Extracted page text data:
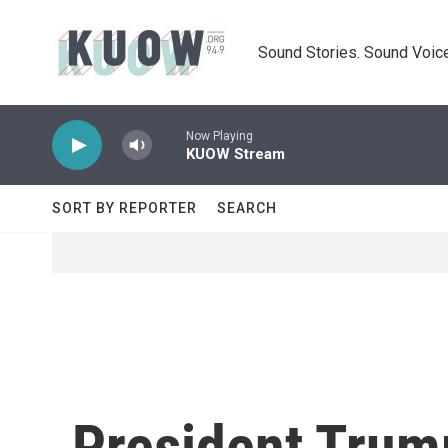
Skip to main content
Sound Stories. Sound Voice
Now Playing
KUOW Stream
SORT BY REPORTER
SEARCH
President Trum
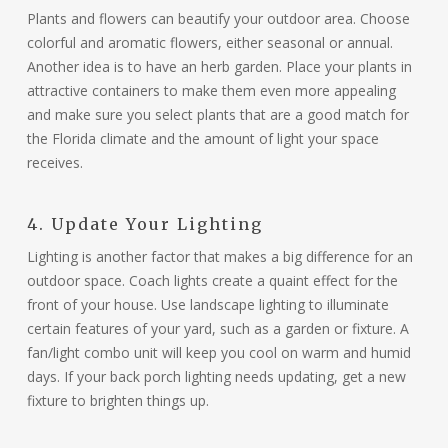
Plants and flowers can beautify your outdoor area. Choose
colorful and aromatic flowers, either seasonal or annual.
Another idea is to have an herb garden. Place your plants in
attractive containers to make them even more appealing
and make sure you select plants that are a good match for
the Florida climate and the amount of light your space
receives.
4. Update Your Lighting
Lighting is another factor that makes a big difference for an
outdoor space. Coach lights create a quaint effect for the
front of your house. Use landscape lighting to illuminate
certain features of your yard, such as a garden or fixture. A
fan/light combo unit will keep you cool on warm and humid
days. If your back porch lighting needs updating, get a new
fixture to brighten things up.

» WHAT TO PRODUCE
For each line above that contains the word "outdoor", give the line as it is written.

» WRITTEN REPLY
Plants and flowers can beautify your outdoor area. Choose
outdoor space. Coach lights create a quaint effect for the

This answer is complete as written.